* Work instructions:
When copying the entries below, leave out every picture and keep the rest exact.

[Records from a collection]
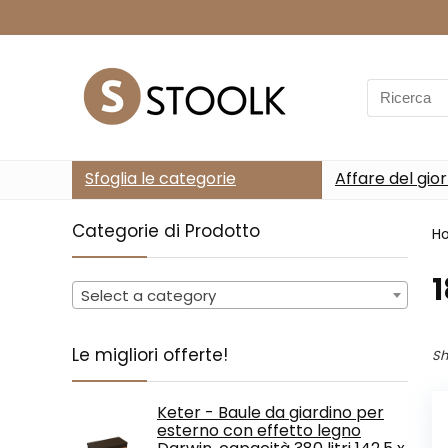
Search
for:
Sfoglia le categorie
Affare del gio
Categorie di Prodotto
H
‎
Select a category
Le migliori offerte!
Sh
Keter - Baule da giardino per
esterno con effetto legno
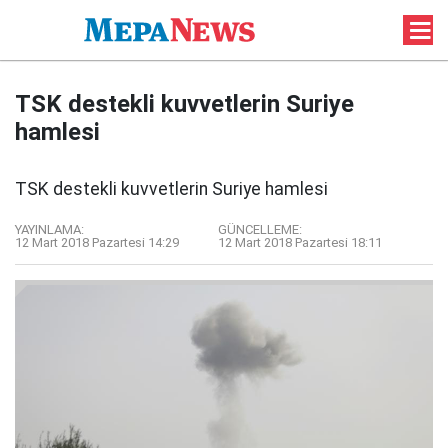
TSK destekli kuvvetlerin Suriye
hamlesi
TSK destekli kuvvetlerin Suriye hamlesi
YAYINLAMA:
GÜNCELLEME:
12 Mart 2018 Pazartesi 14:29
12 Mart 2018 Pazartesi 18:11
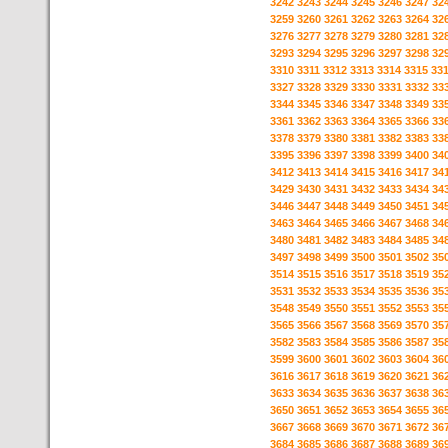
3242
3243
3244
3245
3246
3247
32
3259
3260
3261
3262
3263
3264
32
3276
3277
3278
3279
3280
3281
32
3293
3294
3295
3296
3297
3298
32
3310
3311
3312
3313
3314
3315
33
3327
3328
3329
3330
3331
3332
33
3344
3345
3346
3347
3348
3349
33
3361
3362
3363
3364
3365
3366
33
3378
3379
3380
3381
3382
3383
33
3395
3396
3397
3398
3399
3400
34
3412
3413
3414
3415
3416
3417
34
3429
3430
3431
3432
3433
3434
34
3446
3447
3448
3449
3450
3451
34
3463
3464
3465
3466
3467
3468
34
3480
3481
3482
3483
3484
3485
34
3497
3498
3499
3500
3501
3502
35
3514
3515
3516
3517
3518
3519
35
3531
3532
3533
3534
3535
3536
35
3548
3549
3550
3551
3552
3553
35
3565
3566
3567
3568
3569
3570
35
3582
3583
3584
3585
3586
3587
35
3599
3600
3601
3602
3603
3604
36
3616
3617
3618
3619
3620
3621
36
3633
3634
3635
3636
3637
3638
36
3650
3651
3652
3653
3654
3655
36
3667
3668
3669
3670
3671
3672
36
3684
3685
3686
3687
3688
3689
36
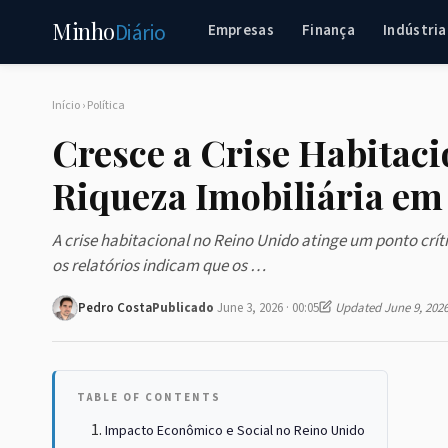
Minho
Diário
Empresas
Finança
Indústria
Início
›
Política
Cresce a Crise Habitaci
Riqueza Imobiliária em
A crise habitacional no Reino Unido atinge um ponto crí
os relatórios indicam que os …
Pedro Costa
Publicado
June 3, 2026 · 00:05
Updated June 9, 202
TABLE OF CONTENTS
Impacto Econômico e Social no Reino Unido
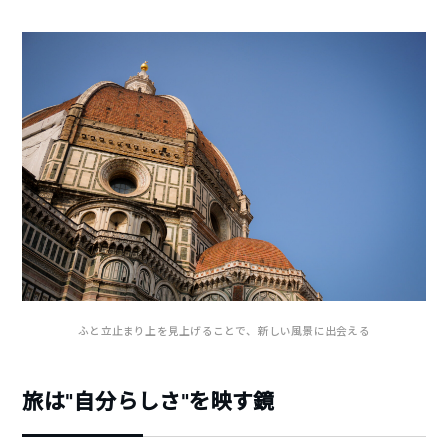
ふと立止まり上を見上げることで、新しい風景に出会える
旅は“自分らしさ”を映す鏡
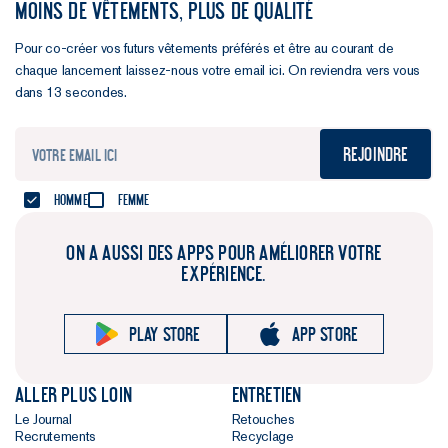
MOINS DE VÊTEMENTS, PLUS DE QUALITÉ
Pour co-créer vos futurs vêtements préférés et être au courant de
chaque lancement laissez-nous votre email ici. On reviendra vers vous
dans 13 secondes.
Rejoindre
Homme
Femme
ON A AUSSI DES APPS POUR AMÉLIORER VOTRE
EXPÉRIENCE.
Play store
App store
Aller plus loin
Entretien
Le Journal
Retouches
Recrutements
Recyclage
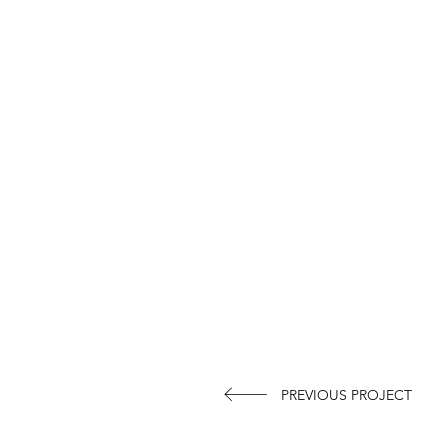
PREVIOUS PROJECT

* Your response:
Search
for:
Sfoglia le categorie
Affare del gio
Categorie di Prodotto
H
‎
Select a category
Le migliori offerte!
Sh
Keter - Baule da giardino per
esterno con effetto legno
TSK destekli kuvvetlerin Suriye
hamlesi
TSK destekli kuvvetlerin Suriye hamlesi
YAYINLAMA:
GÜNCELLEME:
12 Mart 2018 Pazartesi 14:29
12 Mart 2018 Pazartesi 18:11
3242
3243
3244
3245
3246
3247
32
3259
3260
3261
3262
3263
3264
32
3276
3277
3278
3279
3280
3281
32
3293
3294
3295
3296
3297
3298
32
3310
3311
3312
3313
3314
3315
33
3327
3328
3329
3330
3331
3332
33
3344
3345
3346
3347
3348
3349
33
3361
3362
3363
3364
3365
3366
33
3378
3379
3380
3381
3382
3383
33
3395
3396
3397
3398
3399
3400
34
3412
3413
3414
3415
3416
3417
34
3429
3430
3431
3432
3433
3434
34
3446
3447
3448
3449
3450
3451
34
3463
3464
3465
3466
3467
3468
34
3480
3481
3482
3483
3484
3485
34
3497
3498
3499
3500
3501
3502
35
3514
3515
3516
3517
3518
3519
35
3531
3532
3533
3534
3535
3536
35
3548
3549
3550
3551
3552
3553
35
3565
3566
3567
3568
3569
3570
35
3582
3583
3584
3585
3586
3587
35
3599
3600
3601
3602
3603
3604
36
3616
3617
3618
3619
3620
3621
36
3633
3634
3635
3636
3637
3638
36
3650
3651
3652
3653
3654
3655
36
3667
3668
3669
3670
3671
3672
36
3684
3685
3686
3687
3688
3689
36
Minho
Diário
Empresas
Finança
Indústria
Início
›
Política
Cresce a Crise Habitaci
Riqueza Imobiliária em
A crise habitacional no Reino Unido atinge um ponto crí
os relatórios indicam que os …
Pedro Costa
Publicado
June 3, 2026 · 00:05
Updated June 9, 202
TABLE OF CONTENTS
Impacto Econômico e Social no Reino Unido
ふと立止まり上を見上げることで、新しい風景に出会える
旅は“自分らしさ”を映す鏡
MOINS DE VÊTEMENTS, PLUS DE QUALITÉ
Pour co-créer vos futurs vêtements préférés et être au courant de
chaque lancement laissez-nous votre email ici. On reviendra vers vous
dans 13 secondes.
Rejoindre
Homme
Femme
ON A AUSSI DES APPS POUR AMÉLIORER VOTRE
EXPÉRIENCE.
Play store
App store
Aller plus loin
Entretien
Le Journal
Retouches
Recrutements
Recyclage
PREVIOUS PROJECT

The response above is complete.